Detecting and Predicting Aquatic Invasive Species Transmission Via Seaplanes in Alaska

Elodea spp. (Elodea) is Alaska’s first known invasive aquatic plant, first discovered in urban lakes in 2010. The combination of human pathways and climate change related shifts in seasonality and temperature have resulted in Elodea’s range expansion into Alaska’s freshwater resources. Elodea transmission often occurs when plant fragments get entangled in seaplane rudders and are carried to remote waterbodies where they quickly establish dense plant growth. This growth inhibits seaplane access and drastically alters aquatic ecosystems. Recent research showed that Elodea can have significant negative impacts on parks, subsistence, aviation‐related recreation, and Alaska’s salmon fisheries. For example, the economic loss for commercial sockeye fisheries from Elodea is estimated at $159 million/year.   

Alaska has the opportunity now to improve management tools that prevent and minimize further Elodea spread, economic loss, and degradation of native ecosystems. However, the understanding of Elodea transmission needs to be improved to inform these tools. Despite the high economic and ecological risk, little is known about seaplane transmission processes. Currently, the seaplane risk assessment that Alaska’s agencies use to target detection efforts covers only 700 out of over 200,000 possible destinations statewide. To address these gaps, this project will leverage existing data and partnerships between Alaska’s resource management agencies, and the University of Alaska Fairbanks International Arctic Research Center and University of Alaska Lab for Data Science and Artificial Intelligence The objectives of this work are to: 1) develop a system to automatically detect entangled aquatic vegetation on seaplanes using FAA‐permissible cameras and artificial intelligence, and 2) expand existing predictive models for aquatic invasive species introduction risk to encompass a much larger risk domain than currently available for agency management.  

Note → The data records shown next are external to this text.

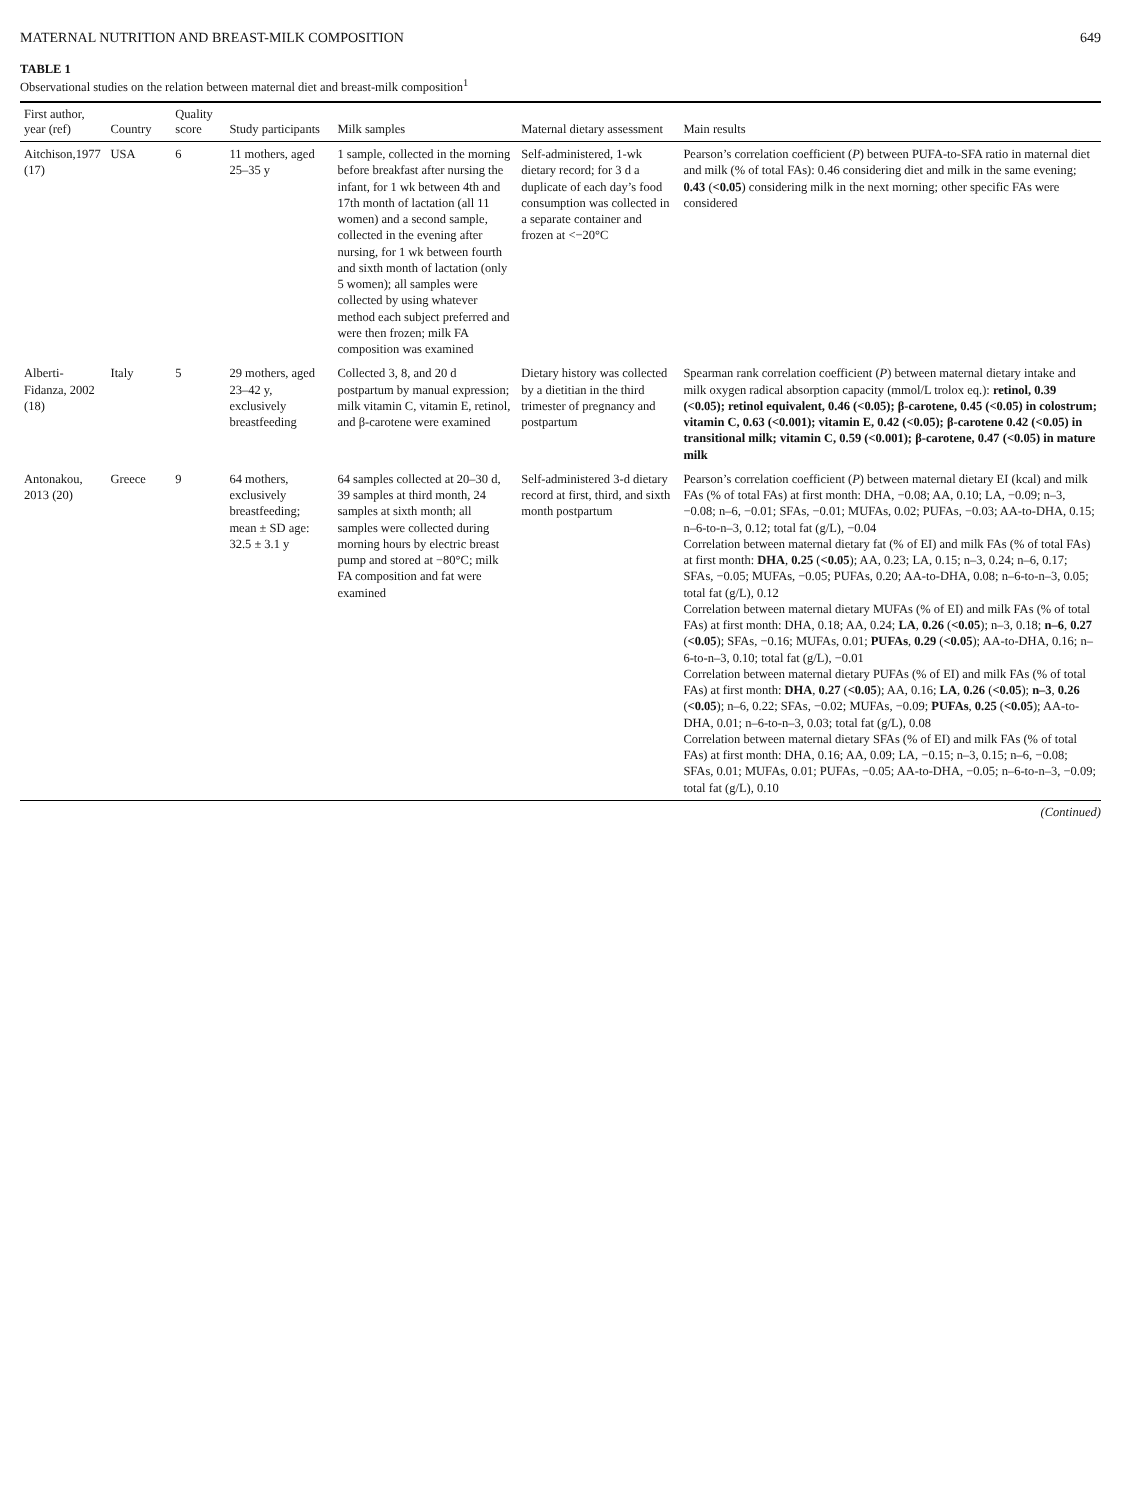MATERNAL NUTRITION AND BREAST-MILK COMPOSITION 649
TABLE 1
Observational studies on the relation between maternal diet and breast-milk composition<sup>1</sup>
| First author, year (ref) | Country | Quality score | Study participants | Milk samples | Maternal dietary assessment | Main results |
| --- | --- | --- | --- | --- | --- | --- |
| Aitchison,1977 (17) | USA | 6 | 11 mothers, aged 25–35 y | 1 sample, collected in the morning before breakfast after nursing the infant, for 1 wk between 4th and 17th month of lactation (all 11 women) and a second sample, collected in the evening after nursing, for 1 wk between fourth and sixth month of lactation (only 5 women); all samples were collected by using whatever method each subject preferred and were then frozen; milk FA composition was examined | Self-administered, 1-wk dietary record; for 3 d a duplicate of each day’s food consumption was collected in a separate container and frozen at <−20°C | Pearson’s correlation coefficient ( P ) between PUFA-to-SFA ratio in maternal diet and milk (% of total FAs): 0.46 considering diet and milk in the same evening; 0.43 ( <0.05 ) considering milk in the next morning; other specific FAs were considered |
| Alberti-Fidanza, 2002 (18) | Italy | 5 | 29 mothers, aged 23–42 y, exclusively breastfeeding | Collected 3, 8, and 20 d postpartum by manual expression; milk vitamin C, vitamin E, retinol, and β-carotene were examined | Dietary history was collected by a dietitian in the third trimester of pregnancy and postpartum | Spearman rank correlation coefficient ( P ) between maternal dietary intake and milk oxygen radical absorption capacity (mmol/L trolox eq.): retinol, 0.39 (<0.05); retinol equivalent, 0.46 (<0.05); β-carotene, 0.45 (<0.05) in colostrum; vitamin C, 0.63 (<0.001); vitamin E, 0.42 (<0.05); β-carotene 0.42 (<0.05) in transitional milk; vitamin C, 0.59 (<0.001); β-carotene, 0.47 (<0.05) in mature milk |
| Antonakou, 2013 (20) | Greece | 9 | 64 mothers, exclusively breastfeeding; mean ± SD age: 32.5 ± 3.1 y | 64 samples collected at 20–30 d, 39 samples at third month, 24 samples at sixth month; all samples were collected during morning hours by electric breast pump and stored at −80°C; milk FA composition and fat were examined | Self-administered 3-d dietary record at first, third, and sixth month postpartum | Pearson’s correlation coefficient ( P ) between maternal dietary EI (kcal) and milk FAs (% of total FAs) at first month: DHA, −0.08; AA, 0.10; LA, −0.09; n–3, −0.08; n–6, −0.01; SFAs, −0.01; MUFAs, 0.02; PUFAs, −0.03; AA-to-DHA, 0.15; n–6-to-n–3, 0.12; total fat (g/L), −0.04 Correlation between maternal dietary fat (% of EI) and milk FAs (% of total FAs) at first month: DHA , 0.25 ( <0.05 ); AA, 0.23; LA, 0.15; n–3, 0.24; n–6, 0.17; SFAs, −0.05; MUFAs, −0.05; PUFAs, 0.20; AA-to-DHA, 0.08; n–6-to-n–3, 0.05; total fat (g/L), 0.12 Correlation between maternal dietary MUFAs (% of EI) and milk FAs (% of total FAs) at first month: DHA, 0.18; AA, 0.24; LA , 0.26 ( <0.05 ); n–3, 0.18; n–6 , 0.27 ( <0.05 ); SFAs, −0.16; MUFAs, 0.01; PUFAs , 0.29 ( <0.05 ); AA-to-DHA, 0.16; n–6-to-n–3, 0.10; total fat (g/L), −0.01 Correlation between maternal dietary PUFAs (% of EI) and milk FAs (% of total FAs) at first month: DHA , 0.27 ( <0.05 ); AA, 0.16; LA , 0.26 ( <0.05 ); n–3 , 0.26 ( <0.05 ); n–6, 0.22; SFAs, −0.02; MUFAs, −0.09; PUFAs , 0.25 ( <0.05 ); AA-to-DHA, 0.01; n–6-to-n–3, 0.03; total fat (g/L), 0.08 Correlation between maternal dietary SFAs (% of EI) and milk FAs (% of total FAs) at first month: DHA, 0.16; AA, 0.09; LA, −0.15; n–3, 0.15; n–6, −0.08; SFAs, 0.01; MUFAs, 0.01; PUFAs, −0.05; AA-to-DHA, −0.05; n–6-to-n–3, −0.09; total fat (g/L), 0.10 |
(Continued)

The development of an in‐flight warning system could inform pilots about vegetation entanglement, allowing them to immediately mitigate transmission, and the expanded pathway model will allow agencies to have much more comprehensive information on the seaplane pathway, thus improving current monitoring practices to focus beyond known seaplane destinations. The project will directly inform agencies’ detection and monitoring efforts aimed at eradicating Elodea in Alaska. Nationwide, the research will fill critical information gaps on how seaplanes carry aquatic invasive species, addressing an increasing concern of federal resource managers across the contiguous United States.